The fully integrated AP functioned extremely well although the mode selection buttons (on the left hand side panel of the right hand G1000 screen) are quite small. The PFD mode annunciations (Lateral – AP/YD – Vertical/Speed), the flight director (FD) and the flight path vector (FPV) were easy to interpret and provided the pilot with an excellent man-machine interface. The SVS, set as background on the PFD, was highly accurate in its depiction of forward terrain and, when deliberately flying towards adjacent mountain peaks to trigger the EGPWS, clearly showed the pilot the best escape direction with the forward mountains now individually coloured red or amber depending on their relative altitudes and danger to the aircraft.
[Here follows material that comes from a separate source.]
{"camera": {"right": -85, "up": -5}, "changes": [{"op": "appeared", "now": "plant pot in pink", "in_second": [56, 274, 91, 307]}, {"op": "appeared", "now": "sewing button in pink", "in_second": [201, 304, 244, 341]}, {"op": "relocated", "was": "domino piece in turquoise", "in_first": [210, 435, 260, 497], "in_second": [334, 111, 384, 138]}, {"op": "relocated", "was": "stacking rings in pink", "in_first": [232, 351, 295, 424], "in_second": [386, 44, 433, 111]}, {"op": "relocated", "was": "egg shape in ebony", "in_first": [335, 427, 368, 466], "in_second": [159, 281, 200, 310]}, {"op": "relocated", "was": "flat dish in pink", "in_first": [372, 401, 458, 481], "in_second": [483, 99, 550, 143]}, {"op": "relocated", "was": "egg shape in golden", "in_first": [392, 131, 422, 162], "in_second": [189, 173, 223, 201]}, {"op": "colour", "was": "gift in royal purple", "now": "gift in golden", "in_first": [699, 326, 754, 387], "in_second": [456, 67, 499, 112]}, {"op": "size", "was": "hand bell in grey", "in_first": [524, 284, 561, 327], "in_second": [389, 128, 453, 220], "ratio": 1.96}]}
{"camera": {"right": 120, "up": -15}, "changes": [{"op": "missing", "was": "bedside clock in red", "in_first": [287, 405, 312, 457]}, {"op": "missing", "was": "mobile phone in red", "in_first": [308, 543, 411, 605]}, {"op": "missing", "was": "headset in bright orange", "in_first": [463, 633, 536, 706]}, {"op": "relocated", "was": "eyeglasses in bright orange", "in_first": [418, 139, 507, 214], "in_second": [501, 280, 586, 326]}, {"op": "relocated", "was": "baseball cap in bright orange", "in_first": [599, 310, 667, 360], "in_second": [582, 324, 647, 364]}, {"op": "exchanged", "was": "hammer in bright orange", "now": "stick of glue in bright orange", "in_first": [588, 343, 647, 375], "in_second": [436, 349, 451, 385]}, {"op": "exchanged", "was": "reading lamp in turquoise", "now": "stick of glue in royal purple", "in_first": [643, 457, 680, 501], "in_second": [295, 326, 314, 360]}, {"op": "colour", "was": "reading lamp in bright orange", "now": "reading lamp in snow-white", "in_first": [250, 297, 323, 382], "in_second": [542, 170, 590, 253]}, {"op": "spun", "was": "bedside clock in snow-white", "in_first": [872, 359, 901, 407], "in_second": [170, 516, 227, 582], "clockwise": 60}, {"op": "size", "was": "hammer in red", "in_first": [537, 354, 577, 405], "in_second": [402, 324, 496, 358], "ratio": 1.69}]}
Three tight visual circuits with roller landings completed my evaluation, with a Vapp of 83 KIAS and a touchdown Vref of 75 KIAS. The circuits were an absolute delight to fly. The final landing (the aircraft has no anti-skid) used approximately 400m of runway distance, with moderate braking.
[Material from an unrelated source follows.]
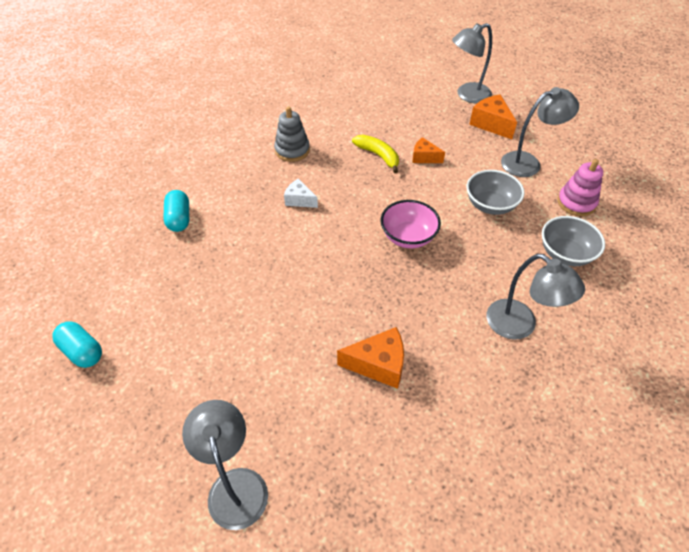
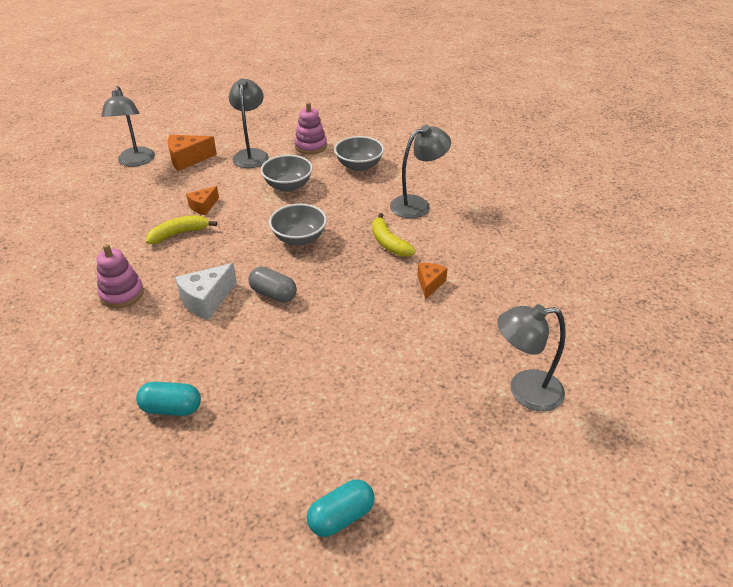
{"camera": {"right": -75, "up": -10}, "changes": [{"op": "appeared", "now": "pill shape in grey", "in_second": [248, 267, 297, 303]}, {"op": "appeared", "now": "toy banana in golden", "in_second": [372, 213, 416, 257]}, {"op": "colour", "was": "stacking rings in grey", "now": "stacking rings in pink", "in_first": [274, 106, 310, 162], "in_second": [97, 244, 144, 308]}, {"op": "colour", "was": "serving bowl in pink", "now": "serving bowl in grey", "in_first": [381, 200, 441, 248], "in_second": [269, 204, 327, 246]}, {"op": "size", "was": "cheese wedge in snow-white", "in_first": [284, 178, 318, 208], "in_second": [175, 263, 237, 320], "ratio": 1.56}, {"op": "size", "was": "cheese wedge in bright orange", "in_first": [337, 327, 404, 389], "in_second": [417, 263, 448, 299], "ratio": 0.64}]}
Sortie duration was 1hr 10min, using just 14gal of fuel.
The DA62 is both an outstanding modern aircraft and a ‘standout’ modern business tool.
The aircraft combines excellent flyability in all flight regimes, including safe single engine flight following engine failure or commanded pilot shutdown. Its advanced avionic systems and its carbon-fibre construction grant it the highest contemporary levels of survivability even when operated single pilot. Its short field performance and its luxurious, roomy cabin with up to seven seats, give it unmatched usability for both commercial and private operators. Its affordability, both in terms of its purchase price vs its seat/cargo capability and the economy of its ultra-low running costs, are unmatched in its class.
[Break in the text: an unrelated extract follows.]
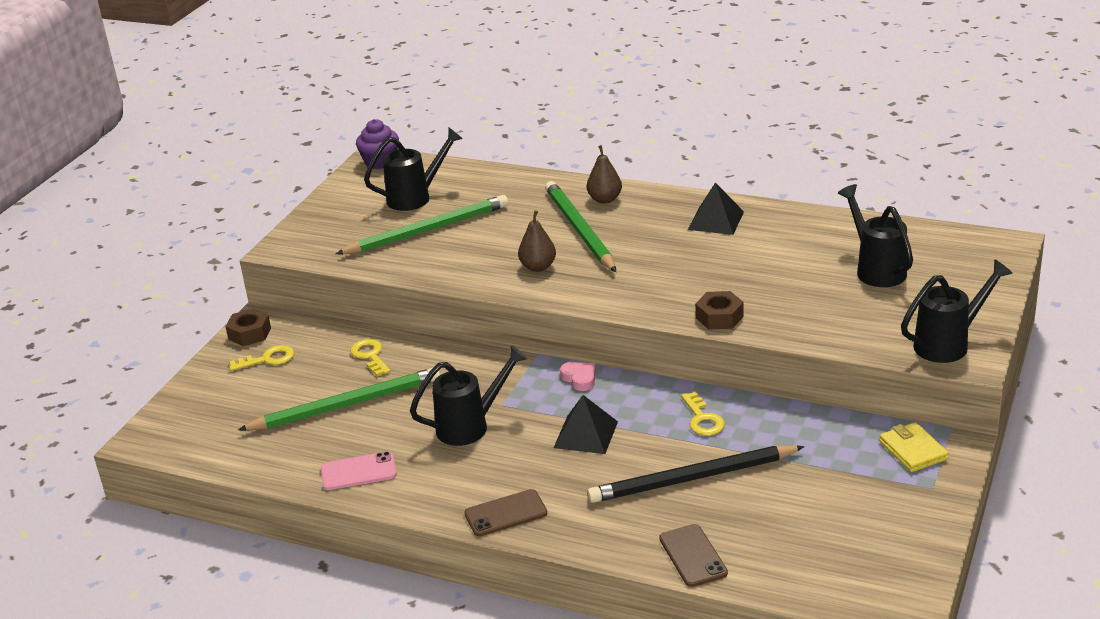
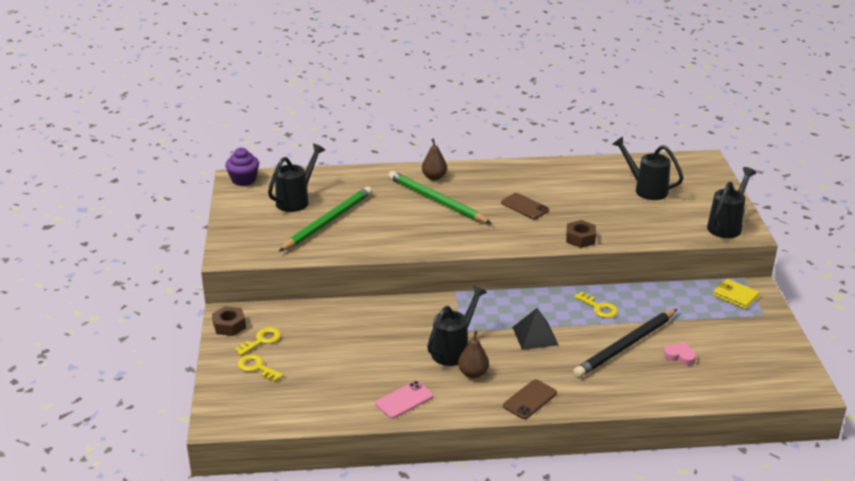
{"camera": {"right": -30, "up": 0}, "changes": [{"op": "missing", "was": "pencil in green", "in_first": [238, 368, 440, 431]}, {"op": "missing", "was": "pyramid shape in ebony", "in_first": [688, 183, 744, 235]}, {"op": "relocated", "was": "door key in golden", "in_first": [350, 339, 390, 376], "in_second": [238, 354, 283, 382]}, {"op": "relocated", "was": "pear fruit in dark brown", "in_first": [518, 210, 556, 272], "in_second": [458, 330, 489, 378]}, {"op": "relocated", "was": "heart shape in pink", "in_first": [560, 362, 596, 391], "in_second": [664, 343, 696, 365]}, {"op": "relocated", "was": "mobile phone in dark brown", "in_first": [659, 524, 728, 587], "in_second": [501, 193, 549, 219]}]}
In 2004, I wrote for Flight International that the DA42 “…sets a new benchmark in European general aviation”. In 2015, it is abundantly clear to me that the new DA62 now steps up to an entirely new operating level deserving its designation as a new aircraft type and one that has the potential to revolutionise both the commercial air taxi and the family touring aircraft marketplace with a truly incredible combination of economy, performance, safety, avionic sophistication, range and payload.
I believe the DA62 to be the one real aircraft that I have evaluated in my test pilot career that could really work and be commercially successful as an air taxi: single-pilot operation; twin engine safety to meet regulatory requirements; the latest avionics to fly safely within complex airspace or land on austere airstrips using SBAS type approaches; the ability to fly into known icing; real room and load capability for up to six passengers; high levels of passenger comfort; and real room for passenger baggage. Commercial performance would probably be best over a max journey range to destination of around 400 miles/2hr in cruise, which would need just 60 US gal (220l) of JET A-1 for the return trip, costing no more than $250.
It is clearly evident to me why the DA62 has generated such interest. I predict that the DA62 will be an unqualified and worldwide commercial success.